**TASK ITEM:** One part of the entries below is wanted: the lines from the one containing "left shoulder: (304, 188)" through the one containing "right eye: (243, 88)". Write those out exactly and nothing else.

**INFORMATION GIVEN:**
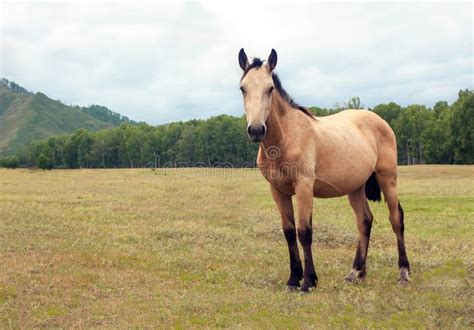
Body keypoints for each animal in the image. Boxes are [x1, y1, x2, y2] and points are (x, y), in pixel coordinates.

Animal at [239, 48, 410, 292]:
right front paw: (293, 279)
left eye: (270, 88)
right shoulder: (278, 191)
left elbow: (304, 232)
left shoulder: (304, 188)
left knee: (396, 219)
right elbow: (289, 232)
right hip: (355, 187)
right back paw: (355, 272)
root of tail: (378, 119)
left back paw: (403, 272)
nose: (255, 130)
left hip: (388, 178)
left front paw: (308, 281)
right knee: (364, 221)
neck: (287, 138)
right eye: (243, 88)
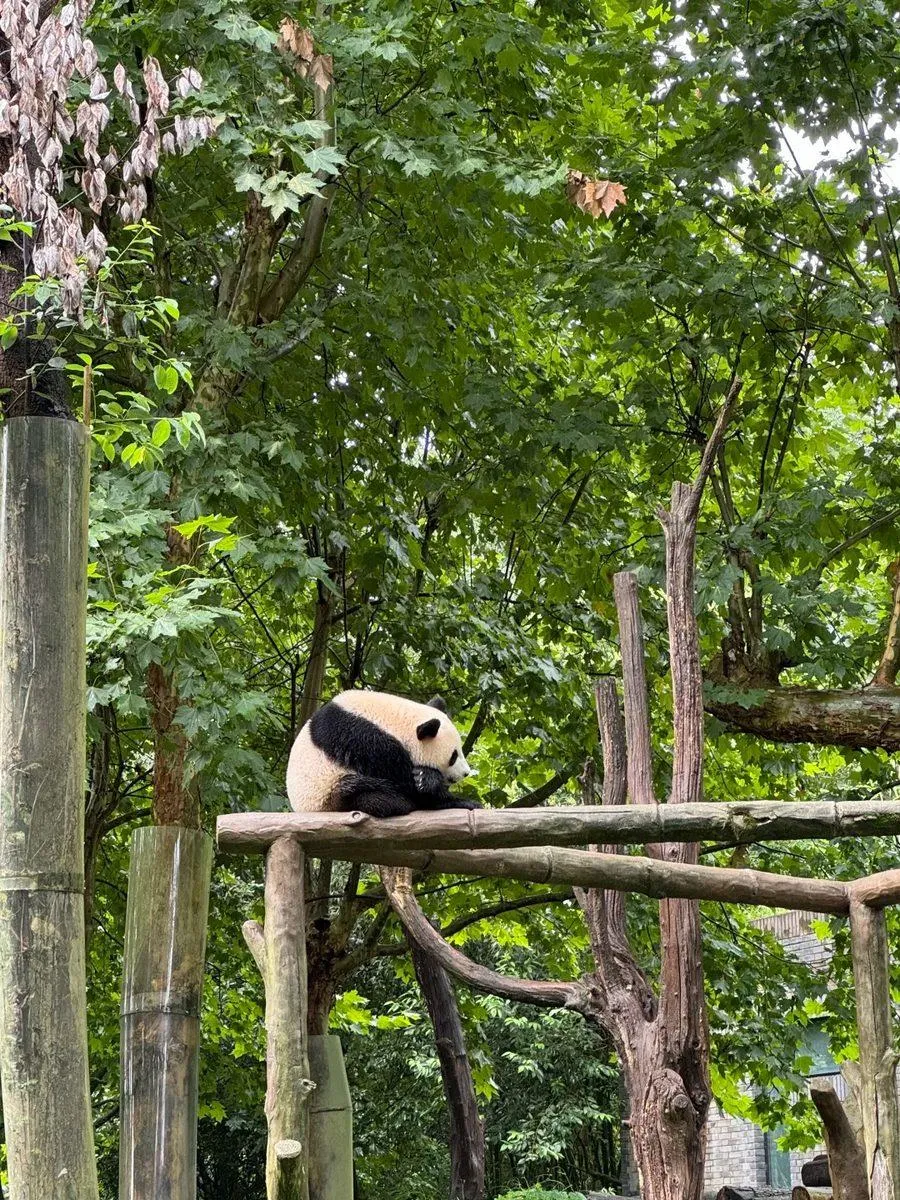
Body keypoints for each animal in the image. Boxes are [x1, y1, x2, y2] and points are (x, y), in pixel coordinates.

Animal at [286, 689, 480, 818]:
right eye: (453, 756)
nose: (465, 773)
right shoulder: (365, 741)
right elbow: (405, 782)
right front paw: (432, 784)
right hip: (329, 791)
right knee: (373, 797)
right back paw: (402, 802)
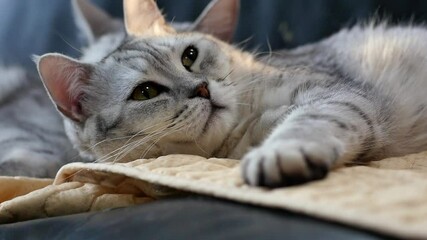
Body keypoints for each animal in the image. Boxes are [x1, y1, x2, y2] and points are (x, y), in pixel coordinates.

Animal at [34, 0, 427, 188]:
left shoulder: (335, 94)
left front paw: (279, 152)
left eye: (190, 55)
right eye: (145, 92)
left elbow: (305, 121)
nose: (202, 88)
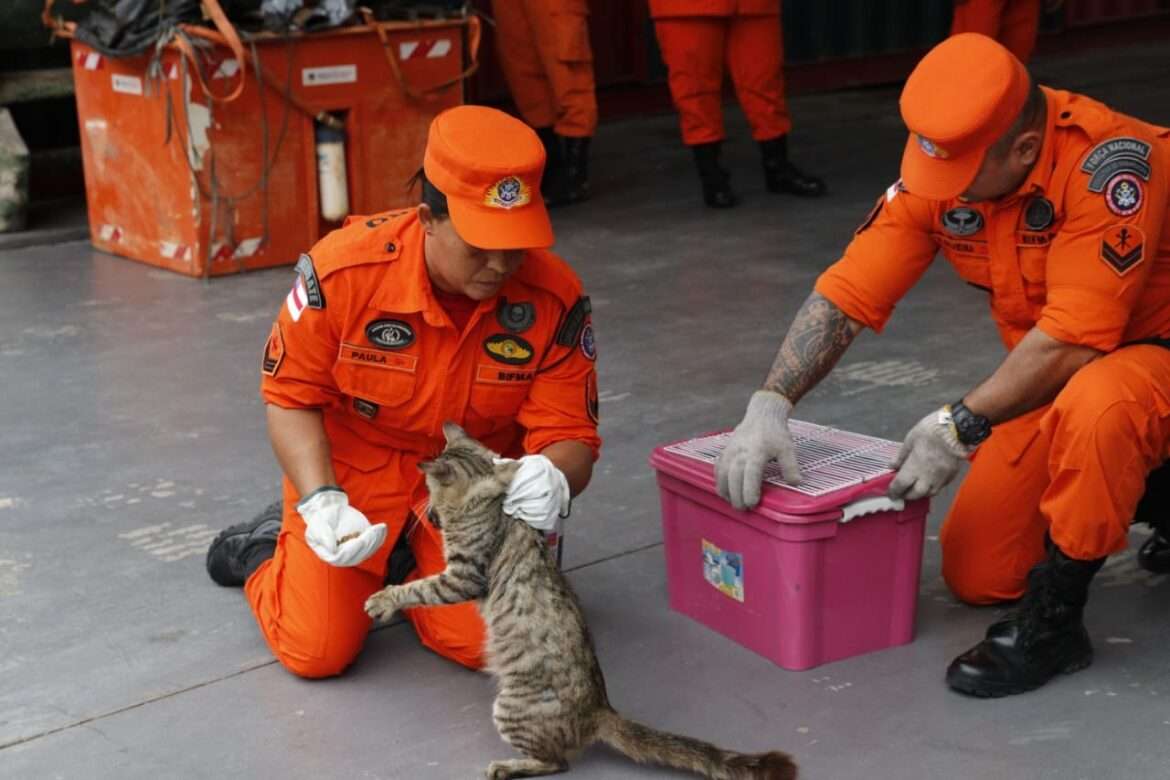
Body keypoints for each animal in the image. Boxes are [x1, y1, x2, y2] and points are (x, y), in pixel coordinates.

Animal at [367, 420, 795, 780]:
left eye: (429, 489)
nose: (427, 510)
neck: (488, 503)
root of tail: (600, 708)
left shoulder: (462, 575)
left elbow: (419, 588)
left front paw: (383, 599)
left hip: (510, 708)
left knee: (556, 763)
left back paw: (507, 766)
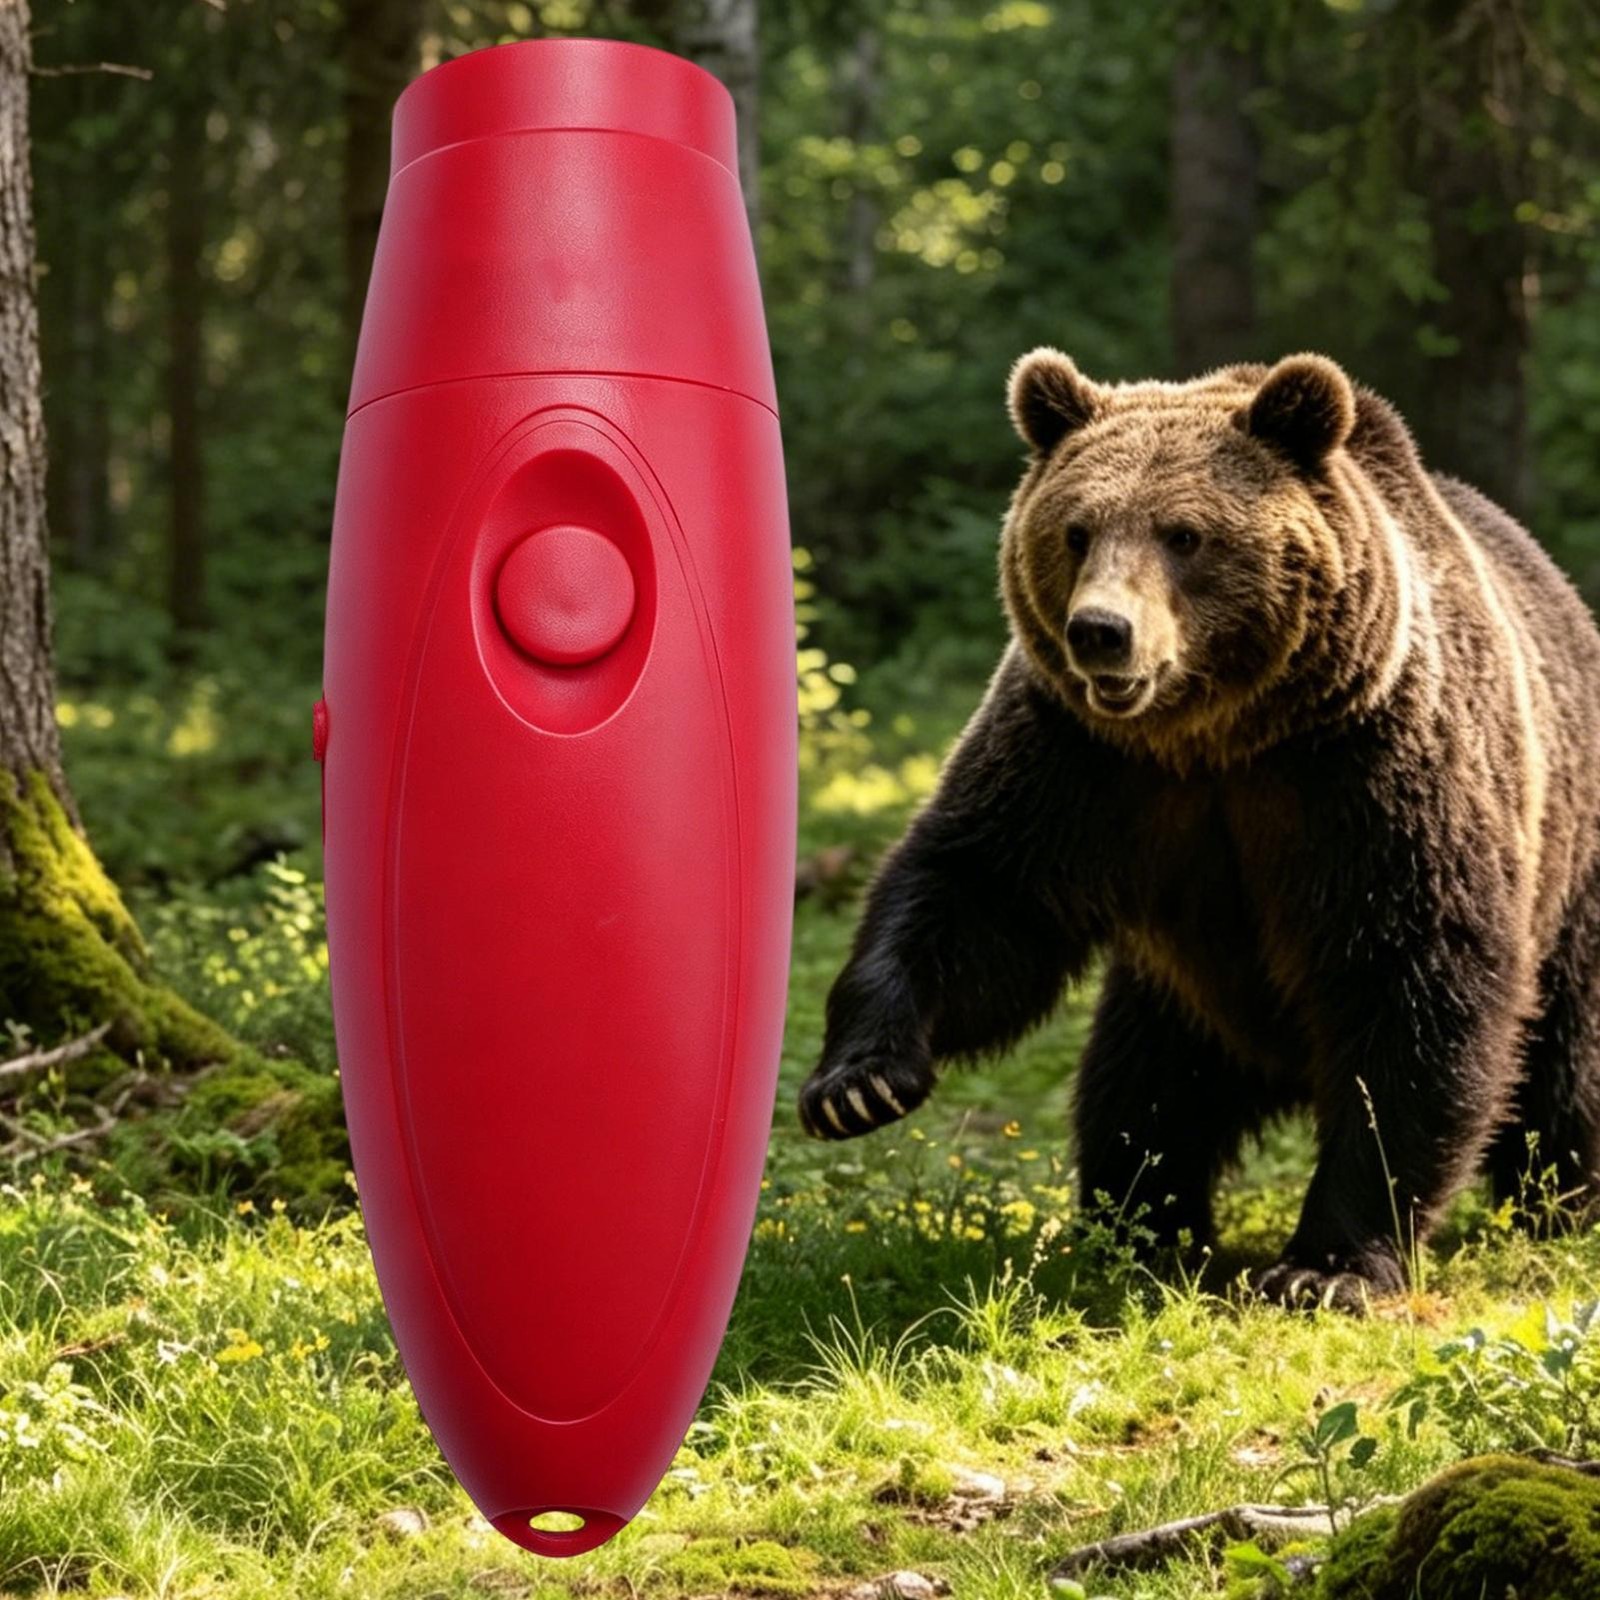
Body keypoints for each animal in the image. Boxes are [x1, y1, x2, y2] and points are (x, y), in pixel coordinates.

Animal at [797, 350, 1600, 1312]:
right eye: (1077, 530)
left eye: (1184, 534)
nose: (1101, 632)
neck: (1218, 734)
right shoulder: (1081, 765)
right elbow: (977, 892)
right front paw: (858, 1084)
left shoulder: (1374, 772)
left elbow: (1414, 983)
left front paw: (1327, 1267)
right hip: (1174, 995)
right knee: (1140, 1095)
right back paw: (1142, 1226)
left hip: (1576, 885)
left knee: (1570, 1072)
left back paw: (1566, 1204)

**RESULT FOR THIS EXERCISE:**
left shoulder: (304, 188)
left knee: (396, 219)
right elbow: (289, 232)
right hip: (355, 187)
right back paw: (355, 272)
root of tail: (378, 119)
left back paw: (403, 272)
nose: (255, 130)
left hip: (388, 178)
left front paw: (308, 281)
right knee: (364, 221)
neck: (287, 138)
right eye: (243, 88)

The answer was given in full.